The ’Yorkshire Stingo’ name came about because it became the habit for Yorkshire folk who were in London to meet at the pub (and its adjoining pleasure gardens) on the first three days of May every year. The pub was a significant landmark, just outside Central London. The Stingo part of the pub’s name comes from slang of the 18th century for strong ale.
The pub is believed to date from the 1600s. It was far more than just a tavern, boasting a tea garden, a bowling green and the Apollo Saloon Music Hall.
During 1790 the Yorkshire Stingo was the temporary home of the second cast iron bridge ever built, designed by Thomas Paine, better known as the author of the revolutionary best-seller ’The Rights of Man’.

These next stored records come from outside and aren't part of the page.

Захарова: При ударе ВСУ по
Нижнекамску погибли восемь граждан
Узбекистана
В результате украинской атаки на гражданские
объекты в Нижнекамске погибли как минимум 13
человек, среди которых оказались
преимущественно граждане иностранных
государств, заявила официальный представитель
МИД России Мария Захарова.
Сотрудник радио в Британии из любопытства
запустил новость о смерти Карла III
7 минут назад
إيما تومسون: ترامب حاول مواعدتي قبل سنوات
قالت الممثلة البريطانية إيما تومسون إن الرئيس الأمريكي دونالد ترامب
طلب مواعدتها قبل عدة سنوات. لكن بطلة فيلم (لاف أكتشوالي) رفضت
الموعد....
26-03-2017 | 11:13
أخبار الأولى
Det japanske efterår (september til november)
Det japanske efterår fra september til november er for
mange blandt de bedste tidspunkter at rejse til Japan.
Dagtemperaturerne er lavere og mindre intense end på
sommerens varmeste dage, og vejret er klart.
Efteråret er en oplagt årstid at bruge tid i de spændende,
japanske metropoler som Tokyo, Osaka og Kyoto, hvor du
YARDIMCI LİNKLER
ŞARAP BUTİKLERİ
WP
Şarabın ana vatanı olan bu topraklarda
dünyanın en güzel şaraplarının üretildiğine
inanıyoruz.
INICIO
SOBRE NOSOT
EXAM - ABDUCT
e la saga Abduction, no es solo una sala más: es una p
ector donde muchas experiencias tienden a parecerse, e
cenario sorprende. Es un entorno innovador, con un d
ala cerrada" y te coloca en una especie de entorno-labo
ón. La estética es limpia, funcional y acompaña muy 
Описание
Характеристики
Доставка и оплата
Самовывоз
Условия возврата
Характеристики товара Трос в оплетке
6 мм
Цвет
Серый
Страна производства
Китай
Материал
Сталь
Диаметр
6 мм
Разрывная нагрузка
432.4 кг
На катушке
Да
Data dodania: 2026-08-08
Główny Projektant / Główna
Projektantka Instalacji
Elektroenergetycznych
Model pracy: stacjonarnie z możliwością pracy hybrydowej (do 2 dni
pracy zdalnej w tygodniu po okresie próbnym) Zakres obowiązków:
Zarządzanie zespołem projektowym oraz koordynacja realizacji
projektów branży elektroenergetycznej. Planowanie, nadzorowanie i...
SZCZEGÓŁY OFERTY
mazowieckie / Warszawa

In May 1808, over 20 000 Yorkshire people gathered, "drinking strong ale, playing football and other rustic Yorkshire sports".

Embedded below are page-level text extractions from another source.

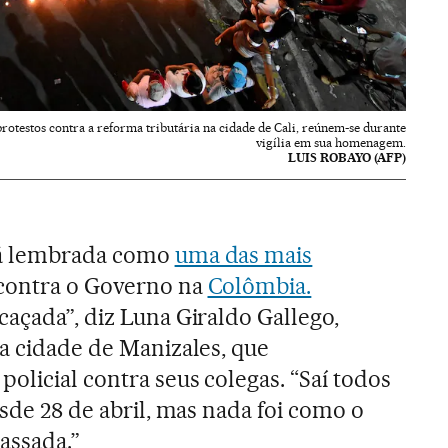
otestos contra a reforma tributária na cidade de Cali, reúnem-se durante
vigília em sua homenagem.
LUIS ROBAYO (AFP)
rá lembrada como
uma das mais
contra o Governo na
Colômbia.
caçada”, diz Luna Giraldo Gallego,
da cidade de Manizales, que
olicial contra seus colegas. “Saí todos
esde 28 de abril, mas nada foi como o
assada.”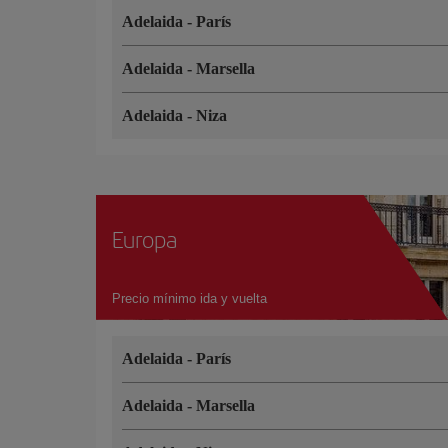
Adelaida
-
París
Adelaida
-
Marsella
Adelaida
-
Niza
Europa
Precio mínimo ida y vuelta
Adelaida
-
París
Adelaida
-
Marsella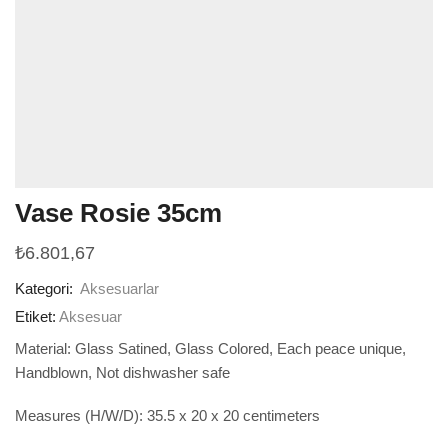
Vase Rosie 35cm
₺
6.801,67
Kategori:
Aksesuarlar
Etiket:
Aksesuar
Material: Glass Satined, Glass Colored, Each peace unique,
Handblown, Not dishwasher safe
Measures (H/W/D): 35.5 x 20 x 20 centimeters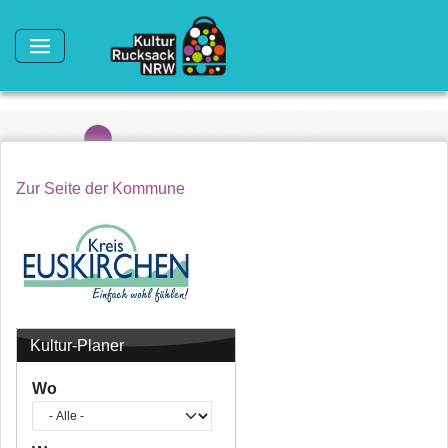
Direkt zum Inhalt
Zur Seite der Kommune
Kultur-Planer
Wo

This was a rural location when it first opened. A bowling green and pleasure gardens were added during the 18th century. An entry fee was charged, redeemable with the waiters, as a method of preventing those with no money from using the facilities.
The Paddington branch of the Grand Union Canal opened in July 1801, and a procession walked from Paddington Basin to the Yorkshire Stingo for dinner. During 1829, George Shillibeer started London’s first omnibus service between the Yorkshire Stingo to the Bank of England. His name is commemorated in the nearby Shillibeer Place.

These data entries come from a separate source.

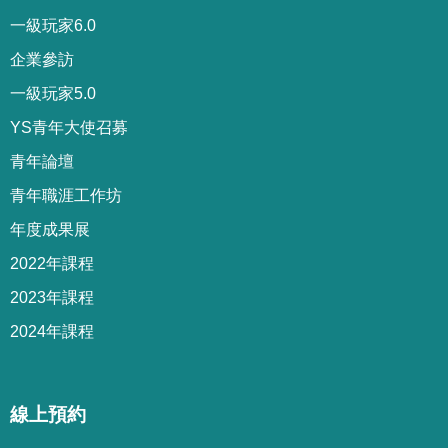
一級玩家6.0
企業參訪
一級玩家5.0
YS青年大使召募
青年論壇
青年職涯工作坊
年度成果展
2022年課程
2023年課程
2024年課程
線上預約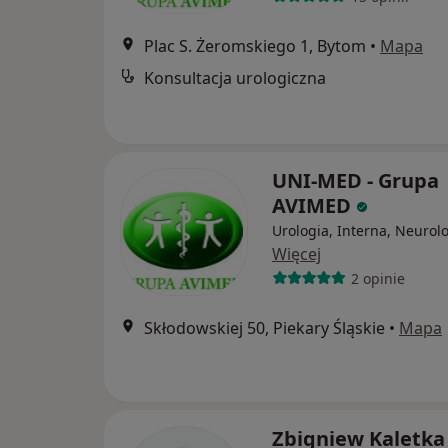
Plac S. Żeromskiego 1, Bytom
•
Mapa
Konsultacja urologiczna
UNI-MED - Grupa
AVIMED
Urologia, Interna, Neurol
Więcej
2 opinie
Skłodowskiej 50, Piekary Śląskie
•
Mapa
Zbigniew Kaletka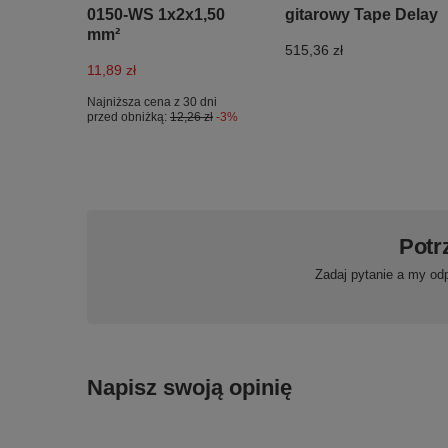
0150-WS 1x2x1,50
gitarowy Tape Delay
mm²
515,36 zł
11,89 zł
Najniższa cena z 30 dni
przed obniżką:
12,26 zł
-3%
Potr
Zadaj pytanie a my od
Napisz swoją opinię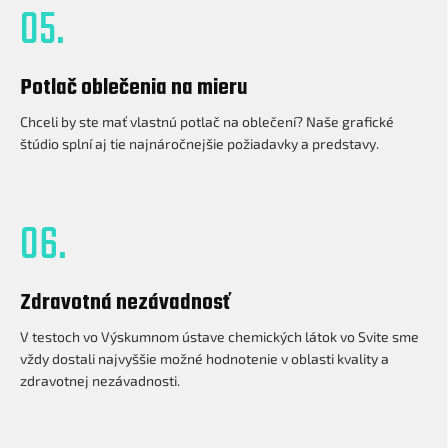
05.
Potlač oblečenia na mieru
Chceli by ste mať vlastnú potlač na oblečení? Naše grafické
štúdio splní aj tie najnáročnejšie požiadavky a predstavy.
06.
Zdravotná nezávadnosť
V testoch vo Výskumnom ústave chemických látok vo Svite sme
vždy dostali najvyššie možné hodnotenie v oblasti kvality a
zdravotnej nezávadnosti.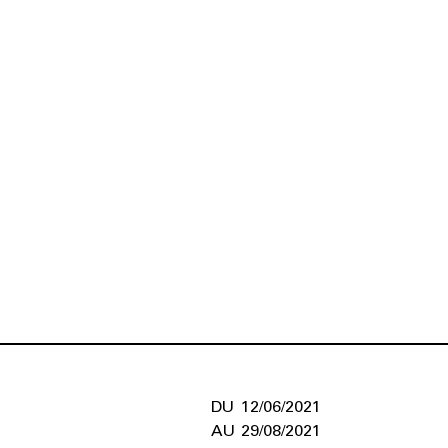
12/06/2021
29/08/2021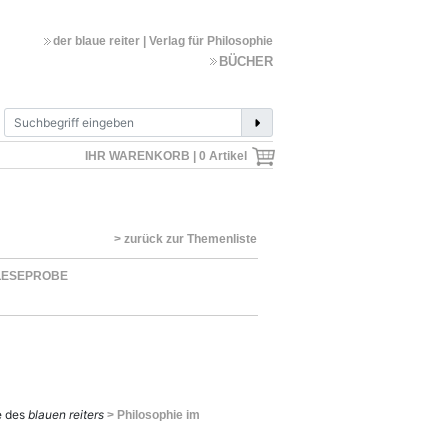
der blaue reiter | Verlag für Philosophie
BÜCHER
IHR WARENKORB |
0
Artikel
> zurück zur Themenliste
LESEPROBE
e des
blauen reiters
> Philosophie im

By the 1830s the Yorkshire Stingo pleasure gardens attracted crowds of spectators to witness the ascent of hot air balloons, including balloonist Margaret Graham on 17 May 1837.
On 14 August that year, a balloon launched here took part in a spectacle to have three hot air balloons visible in the skies above London at the same time. The others were launched from Hoxton and Vauxhall Gardens. The balloonist taking off from the Stingo was Mr H Green. When his balloon had reached an altitude of 200 feet, Green dropped a cat in a basket attached to a small parachute which landed safely near Maida Hill.
The pub was one of the earliest places to use the term ’music hall’ for vaudeville and burlesque. The music hall here opened on 24 August 1835.
By 1847, the pleasure gardens had fallen out of fashion, and the Health of Towns Commissioners suggested the site ’for erecting baths and washhouses for the labouring classes in Marylebone’. The public baths and washhouses opened in December 1849. At the time was the largest building of its kind in London. The establishment contained 107 baths, laundry facilities and two large swimming pools.
In time, the Yorkshire Stingo Brewery started to occupy premises behind the pub. It originally obtained water for brewing from the deep well at Freshwater Place in nearby Homer Street.
In 1909 the Brewery was acquired by the Church Army for £12 000 and converted into a chapel with workshops, a home for first-time offenders and a labour relief depot.
After the Second World War the pub became a popular meeting place of London’s top lawyers - due to bomb damage at the original location, the London Sessions were temporarily held at the neighbouring Marylebone County Court.
The pub closed on 16 July 1964. Later that year the 150-year old building was demolished to make way for road widening for the Marylebone Flyover.